If you live in London and haven’t seen the amazing Lucian Freud exhibition at the National Portrait Gallery, go now.
I’d bought tickets as part of my husband’s Christmas present – a nifty idea on both counts as it was a treat to look forward to and I sneakily got to go along too. Actually, I wasn’t sure he’d make it as he arrived back at Heathrow on Saturday from Kuala Lumpur – bleary-eyed after a 13-hour flight and no sleep. But he insisted he wasn’t going to miss out on Freud, so after a bracing coffee (or ten) to revive him we pitched up at the gallery.
The exhibition is, quite simply, stunning. It spans seven decades and gives a real sense of Freud’s world – his family, friends and lovers, many of whom sat for him. The paintings themselves (more than 100 of them) are a tour de force, scrupulously detailed, often very personal and not necessarily flattering. I’m no art critic but stand-out paintings for me included Girl in a Dark Jacket, a wide-eyed portrait of his first wife Kitty Garman (above left), and a series of life-sized portraits of the late performance artist Leigh Bowery (famed for his amazing costumes and body piercings, he posed naked for Freud).

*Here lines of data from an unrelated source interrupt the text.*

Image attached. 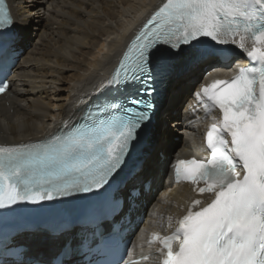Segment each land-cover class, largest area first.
<instances>
[{
    "label": "snow or ice",
    "instance_id": "1",
    "mask_svg": "<svg viewBox=\"0 0 264 264\" xmlns=\"http://www.w3.org/2000/svg\"><path fill=\"white\" fill-rule=\"evenodd\" d=\"M13 26L0 0V94L10 87L16 41L6 32ZM216 45L235 46L251 66H237L230 79L200 84L194 96L214 121L205 134L210 155L170 165L175 183H189L210 198L191 200L174 231L153 233L149 244L160 245L155 249L160 264H264V0H165L128 43L82 123L65 125L41 141L0 145V209L98 194L150 121L154 83L186 62L224 57L230 66L232 53ZM168 220L171 228L172 217ZM60 254L73 255V246L65 242ZM105 264L137 262L121 258Z\"/></svg>",
    "mask_w": 264,
    "mask_h": 264
},
{
    "label": "bare ground",
    "instance_id": "2",
    "mask_svg": "<svg viewBox=\"0 0 264 264\" xmlns=\"http://www.w3.org/2000/svg\"><path fill=\"white\" fill-rule=\"evenodd\" d=\"M20 35L14 44L23 51L10 78L12 90L0 99V141L21 143L37 141L58 130L64 121L72 122L86 109V102L108 79L124 47L141 19L163 0H7ZM136 27V28H135ZM219 62L204 58L184 71L164 80L169 87L166 101L156 118L155 141L148 150L140 172L128 188L151 180L152 190L137 203L159 202V194L171 187L166 166L175 152L191 156L202 144L181 139L191 118V93L204 74ZM193 132L196 126H193ZM196 138L199 135H195ZM198 141V139H197ZM189 187L171 193L159 203L154 214L159 228L176 219L180 195L187 197ZM171 220V222H172ZM29 255L48 258L60 249V240L48 236H24ZM157 264V263H156Z\"/></svg>",
    "mask_w": 264,
    "mask_h": 264
},
{
    "label": "water",
    "instance_id": "3",
    "mask_svg": "<svg viewBox=\"0 0 264 264\" xmlns=\"http://www.w3.org/2000/svg\"><path fill=\"white\" fill-rule=\"evenodd\" d=\"M159 103H160V106L163 104V97L160 95V98H159Z\"/></svg>",
    "mask_w": 264,
    "mask_h": 264
},
{
    "label": "rangeland",
    "instance_id": "4",
    "mask_svg": "<svg viewBox=\"0 0 264 264\" xmlns=\"http://www.w3.org/2000/svg\"><path fill=\"white\" fill-rule=\"evenodd\" d=\"M167 86V85H166ZM168 89H169V87H168ZM167 103H168V100H167Z\"/></svg>",
    "mask_w": 264,
    "mask_h": 264
}]
</instances>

And then, of course, there are the incredible pictures of Big Sue, 20-stone benefits supervisor Sue Tilley, who sat frequently for Freud in the 1990s. Tilley once described to The Guardian how the sessions would start with Freud cooking breakfast. She’d then sit for him and said: “It taught me that it is real work: each painting took nine months, and he was seeking perfection right up to the minute he finished.”
The exhibition is expertly curated and many of the details I learned as we went round have stayed in my head. It was fascinating to learn, for instance, how in the mid-1950s Freud decided to paint standing up and to use coarse hog’s hair brushes, how he used hotel linen to clean his brushes and palette knives (the rumpled white linen often appears in his work) and how paintings often took more than a year to complete. A 2002 portrait of David Hockney took 130 hours – though when Hockney asked his friend to sit for him in return, Freud sat for precisely two and a half hours.
Freud died last year (2011) at the age of 88 and the most poignant portrait in the exhibition is the last one of all. Portrait of the Hound depicts his assistant, the artist David Dawson, sitting naked with his whippet Eli. Unfinished (it hadn’t been seen by anyone outside Freud’s immediate circle till the exhibition), it’s remarkable and very touching.
Lucian Freud Portraits can be seen at the National Portrait Gallery in London till May 27 2012.